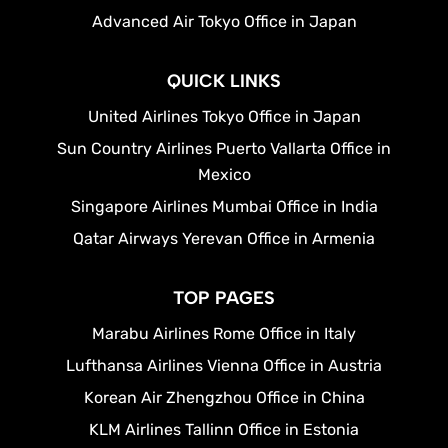
Advanced Air Tokyo Office in Japan
QUICK LINKS
United Airlines Tokyo Office in Japan
Sun Country Airlines Puerto Vallarta Office in
Mexico
Singapore Airlines Mumbai Office in India
Qatar Airways Yerevan Office in Armenia
TOP PAGES
Marabu Airlines Rome Office in Italy
Lufthansa Airlines Vienna Office in Austria
Korean Air Zhengzhou Office in China
KLM Airlines Tallinn Office in Estonia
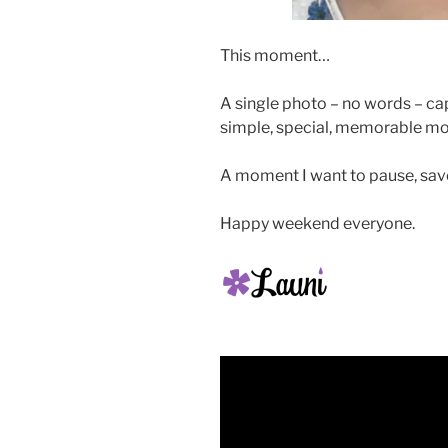
This moment…
A single photo – no words – ca
simple, special, memorable m
A moment I want to pause, savo
Happy weekend everyone.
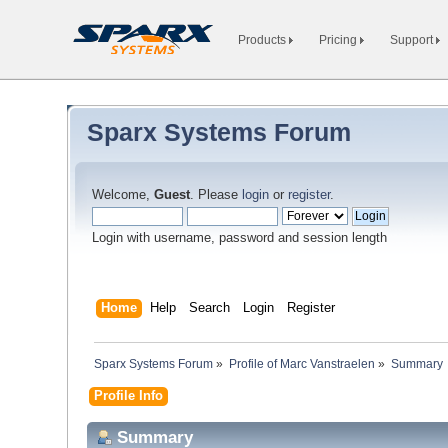
Products
Pricing
Support
Sparx Systems Forum
Welcome,
Guest
. Please
login
or
register
.
Login with username, password and session length
Home
Help
Search
Login
Register
Sparx Systems Forum
»
Profile of Marc Vanstraelen
»
Summary
Profile Info
Summary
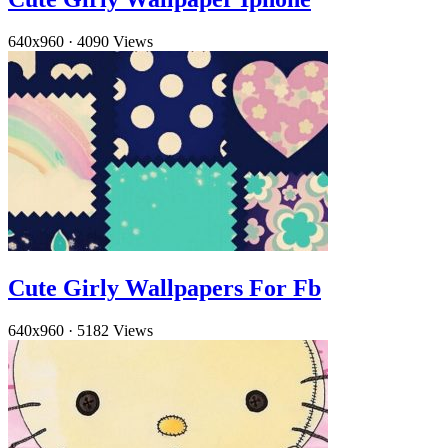
640x960
·
4090 Views
Cute Girly Wallpapers For Fb
640x960
·
5182 Views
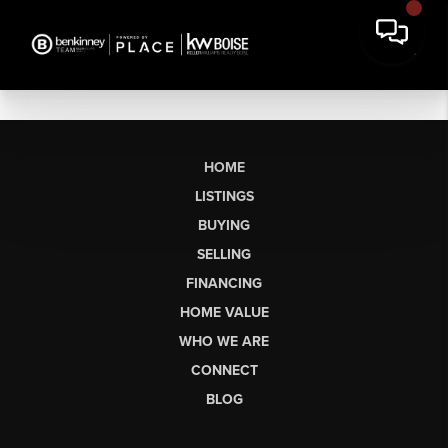
HOME
LISTINGS
BUYING
SELLING
FINANCING
HOME VALUE
WHO WE ARE
CONNECT
BLOG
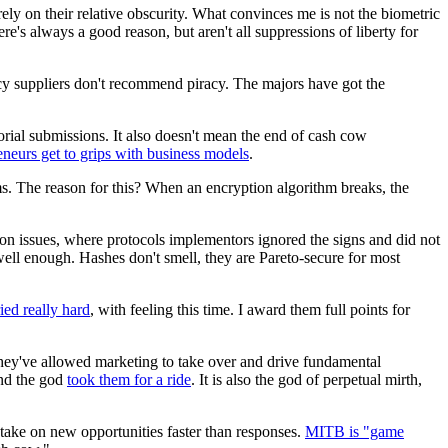
rely on their relative obscurity. What convinces me is not the biometric
re's always a good reason, but aren't all suppressions of liberty for
cy suppliers don't recommend piracy. The majors have got the
torial submissions. It also doesn't mean the end of cash cow
eneurs get to grips with business models
.
ms. The reason for this? When an encryption algorithm breaks, the
ion issues, where protocols implementors ignored the signs and did not
 well enough. Hashes don't smell, they are Pareto-secure for most
ried really hard
, with feeling this time. I award them full points for
 they've allowed marketing to take over and drive fundamental
and the god
took them for a ride
. It is also the god of perpetual mirth,
 take on new opportunities faster than responses.
MITB is "game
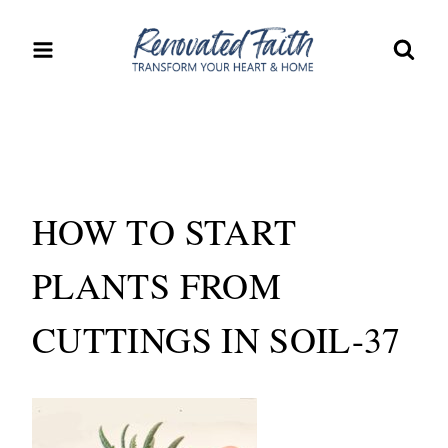
Skip
to
content
HOW TO START
PLANTS FROM
CUTTINGS IN SOIL-37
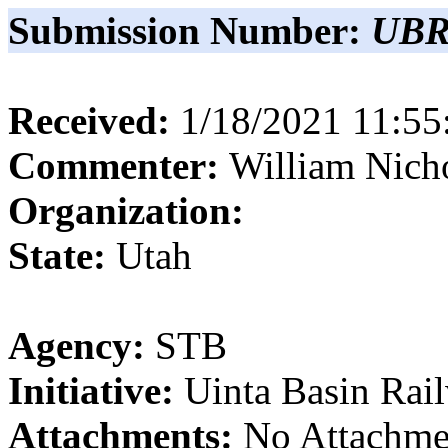
Submission Number:
UBR
Received:
1/18/2021 11:5
Commenter:
William
Nich
Organization:
State:
Utah
Agency:
STB
Initiative:
Uinta Basin Rai
Attachments:
No Attachme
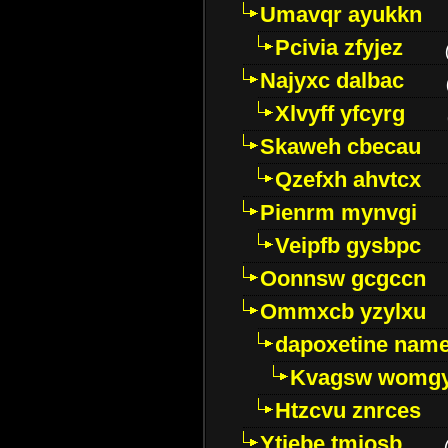
Umavqr ayukkn
Pcivia zfyjez
Najyxc dalbac
Xlvyff yfcyrg
Skaweh cbecau
Qzefxh ahvtcx
Pienrm mynvgi
Veipfb gysbpc
Oonnsw gcgccn
Ommxcb yzylxu
dapoxetine name 
Kvagsw womg
Htzcvu znrces
Ytjebe tmjosb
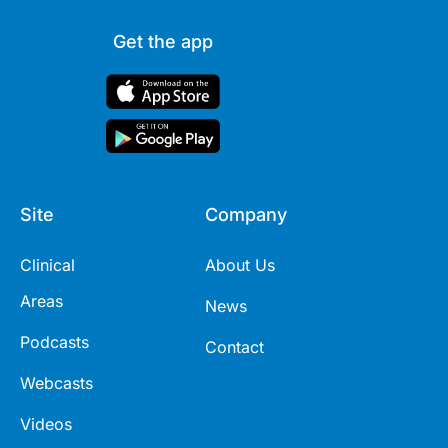
Get the app
Site
Company
Clinical
About Us
Areas
News
Podcasts
Contact
Webcasts
Videos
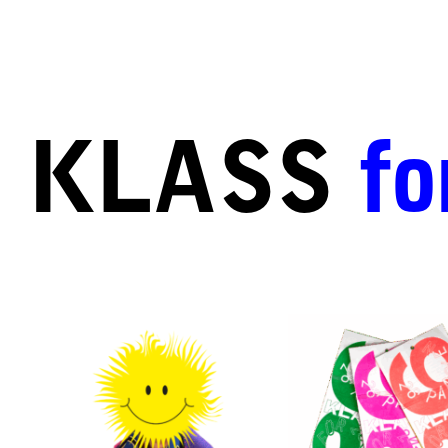
KLASS
fo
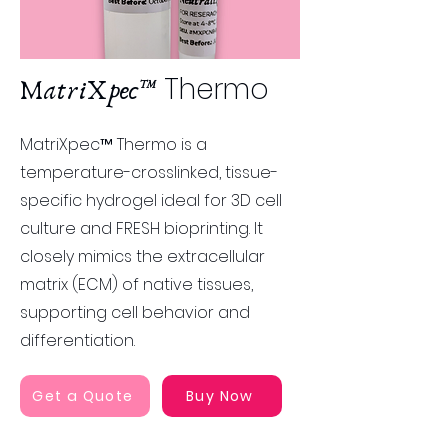
Thermo
MatriXpec™
MatriXpec™ Thermo is a
temperature-crosslinked, tissue-
specific hydrogel ideal for 3D cell
culture and FRESH bioprinting. It
closely mimics the extracellular
matrix (ECM) of native tissues,
supporting cell behavior and
differentiation​​.
Get a Quote
Buy Now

========================================================================

> [GOAL OF THE EXERCISE]:
Type out the entries again without a single change, and leave the pictures out.

> [ANSWER FOR THIS EXERCISE]:
Advanced Air Tokyo Office in Japan
QUICK LINKS
United Airlines Tokyo Office in Japan
Sun Country Airlines Puerto Vallarta Office in
Mexico
Singapore Airlines Mumbai Office in India
Qatar Airways Yerevan Office in Armenia
TOP PAGES
Marabu Airlines Rome Office in Italy
Lufthansa Airlines Vienna Office in Austria
Korean Air Zhengzhou Office in China
KLM Airlines Tallinn Office in Estonia
This moment…
A single photo – no words – ca
simple, special, memorable m
A moment I want to pause, savo
Happy weekend everyone.
Products
Pricing
Support
Sparx Systems Forum
Welcome,
Guest
. Please
login
or
register
.
Login with username, password and session length
Home
Help
Search
Login
Register
Sparx Systems Forum
»
Profile of Marc Vanstraelen
»
Summary
Profile Info
Summary
640x960
·
4090 Views
Cute Girly Wallpapers For Fb
640x960
·
5182 Views
HOME
LISTINGS
BUYING
SELLING
FINANCING
HOME VALUE
WHO WE ARE
CONNECT
BLOG
rely on their relative obscurity. What convinces me is not the biometric
re's always a good reason, but aren't all suppressions of liberty for
cy suppliers don't recommend piracy. The majors have got the
torial submissions. It also doesn't mean the end of cash cow
eneurs get to grips with business models
.
ms. The reason for this? When an encryption algorithm breaks, the
ion issues, where protocols implementors ignored the signs and did not
 well enough. Hashes don't smell, they are Pareto-secure for most
ried really hard
, with feeling this time. I award them full points for
 they've allowed marketing to take over and drive fundamental
and the god
took them for a ride
. It is also the god of perpetual mirth,
 take on new opportunities faster than responses.
MITB is "game
Skip
to
content
HOW TO START
PLANTS FROM
CUTTINGS IN SOIL-37
Submission Number:
UBR
Received:
1/18/2021 11:5
Commenter:
William
Nich
Organization:
State:
Utah
Agency:
STB
Initiative:
Uinta Basin Rai
Attachments:
No Attachme
Umavqr ayukkn
Pcivia zfyjez
Najyxc dalbac
Xlvyff yfcyrg
Skaweh cbecau
Qzefxh ahvtcx
Pienrm mynvgi
Veipfb gysbpc
Oonnsw gcgccn
Ommxcb yzylxu
dapoxetine name 
Kvagsw womg
Htzcvu znrces
Ytjebe tmjosb
Get the app
Site
Company
Clinical
About Us
Areas
News
Podcasts
Contact
Webcasts
Videos
KLASS
fo
Thermo
MatriXpec™
MatriXpec™ Thermo is a
temperature-crosslinked, tissue-
specific hydrogel ideal for 3D cell
culture and FRESH bioprinting. It
closely mimics the extracellular
matrix (ECM) of native tissues,
supporting cell behavior and
differentiation​​.
Get a Quote
Buy Now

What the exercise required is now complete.